The file SupermarketTransactions.csv contains data on over 14.000 transactions. There are two numeric variables, Units Sold and Revenue. The first of these is discrete and the second is continuous. ##load tiyverse and dplyr and read the file
library(tidyverse)
## ── Attaching packages ───────────────────────────── tidyverse 1.2.1 ──
## ✔ ggplot2 2.2.1 ✔ purrr 0.2.4
## ✔ tibble 1.3.4 ✔ dplyr 0.7.4
## ✔ tidyr 0.7.2 ✔ stringr 1.2.0
## ✔ readr 1.1.1 ✔ forcats 0.2.0
## ── Conflicts ──────────────────────────────── tidyverse_conflicts() ──
## ✖ dplyr::filter() masks stats::filter()
## ✖ dplyr::lag() masks stats::lag()
library(dplyr, warn.conflicts = FALSE)
dtst <- read_csv("SupermarketTransactions.csv")
## Parsed with column specification:
## cols(
## Transaction = col_integer(),
## `Purchase Date` = col_character(),
## `Customer ID` = col_integer(),
## Gender = col_character(),
## `Marital Status` = col_character(),
## Homeowner = col_character(),
## Children = col_integer(),
## `Annual Income` = col_character(),
## City = col_character(),
## `State or Province` = col_character(),
## Country = col_character(),
## `Product Family` = col_character(),
## `Product Department` = col_character(),
## `Product Category` = col_character(),
## `Units Sold` = col_integer(),
## Revenue = col_double()
## )
For each of the following, do whatever it takes to create a bar chart of counts for Units Sold and a histogram of Revenue for each of the given subpopulation of purchases below. a. All purchases made during January and February of 2008. ## subset the purchases made during January and February of 2008
spmt <- subset(dtst,as.Date(dtst$`Purchase Date`, "%m/%d/%Y") >= "2008-01-01"
& as.Date(dtst$`Purchase Date`, "%m/%d/%Y") <= "2008-02-29",
select = c(`Units Sold`, Revenue))
barplot(summary(factor(spmt$`Units Sold`)), xlab = "Units Sold", ylab="Counts", main = "Units Sold during January and February of 2008")
hist(spmt$Revenue, xlab = "Revenue", ylab = "Counts", main = "Revenue during January and February of 2008")
spmt1 <- subset(dtst, dtst$Gender == "F" & dtst$Homeowner == "Y" & dtst$`Marital Status`== "M" & dtst$`State or Province` == "CA",select = c(`Units Sold`, Revenue))
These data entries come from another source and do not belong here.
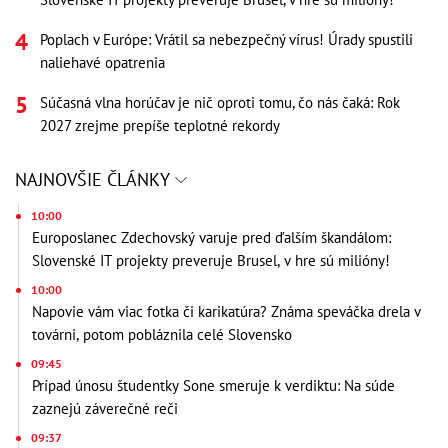
Poplach v Európe: Vrátil sa nebezpečný vírus! Úrady spustili
naliehavé opatrenia
Súčasná vlna horúčav je nič oproti tomu, čo nás čaká: Rok
2027 zrejme prepíše teplotné rekordy
NAJNOVŠIE ČLÁNKY
10:00
Europoslanec Zdechovský varuje pred ďalším škandálom:
Slovenské IT projekty preveruje Brusel, v hre sú milióny!
10:00
Napovie vám viac fotka či karikatúra? Známa speváčka drela v
továrni, potom pobláznila celé Slovensko
09:45
Prípad únosu študentky Sone smeruje k verdiktu: Na súde
zaznejú záverečné reči
09:37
barplot(summary(factor(spmt1$`Units Sold`)), xlab = "Units Sold", ylab="Counts", main = "Units Sold made by married female homeowners \n in the state of California")
hist(spmt1$Revenue, xlab = "Revenue", ylab = "Counts", main = "Revenue made from married female homeowners \n in the state of California.")
Write a summary that is less than 100 words that describes your analysis.
The distributions about revenue of Supermarket Transactions are all right skewed. This indicates that most of its revenue are made from cheaper products that have a large proportion of all transactions.
The distributions of Units Sold are more symmetric. Most of the transactions fall in from 3 to 5.